▶ Request
In the NLG tutorial excerpt, which column is the dataframe sorted by?

Test the installation by running the following cell:

In [1]:
from nlg.search import templatize
import pandas as pd

Next, let's load some data. For this tutorials, we will be using [this](https://raw.githubusercontent.com/gramener/gramex-nlg/master/nlg/tests/data/actors.csv) dataset. Please download the file and load it as a pandas dataframe.

In [2]:
# Replace the path with wherever you have downloaded the dataset.
df = pd.read_csv('../nlg/tests/data/actors.csv')
df

Unnamed: 0,category,name,rating,votes
0,Actors,Humphrey Bogart,0.570197,109
1,Actors,Cary Grant,0.438602,142
2,Actors,James Stewart,0.988374,120
3,Actors,Marlon Brando,0.102045,108
4,Actors,Fred Astaire,0.208877,84
5,Actresses,Katharine Hepburn,0.039188,63
6,Actresses,Bette Davis,0.282807,14
7,Actresses,Audrey Hepburn,0.120197,94
8,Actresses,Ingrid Bergman,0.29614,52
9,Actors,Spencer Tracy,0.466311,192


Let us now sort the dataframe by the `rating` column. NLG is designed to work with Gramex's [FormHandler](https://learn.gramener.com/guide/formhandler). Therefore, we will use FormHandler's own DSL to make any transformation on the dataset.

▶ Collected material
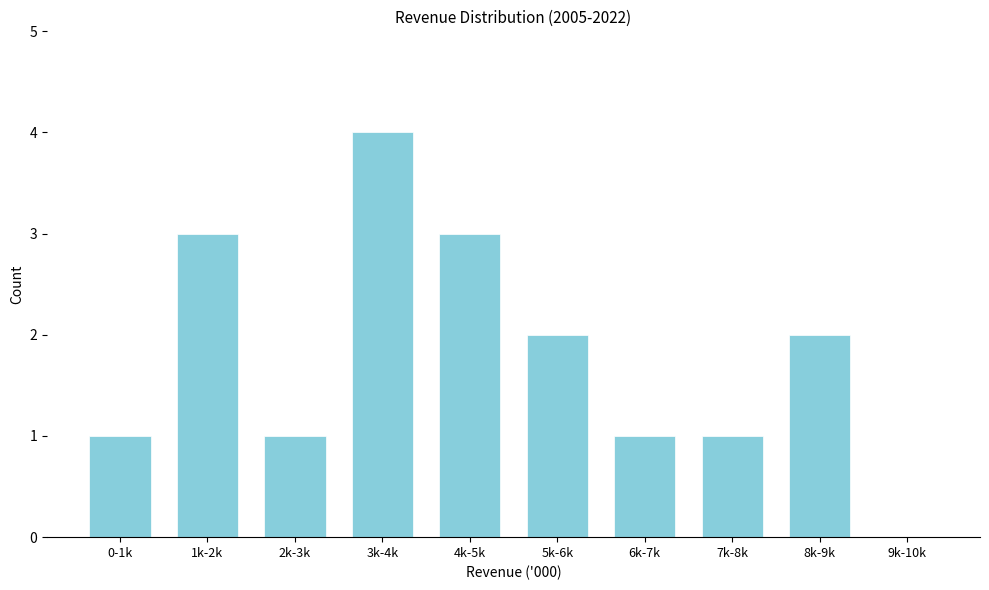

Reading right to left, what are all the values shown in this chart?

9k-10k=0	8k-9k=2	7k-8k=1	6k-7k=1	5k-6k=2	4k-5k=3	3k-4k=4	2k-3k=1	1k-2k=3	0-1k=1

▶ Output
The `rating` column.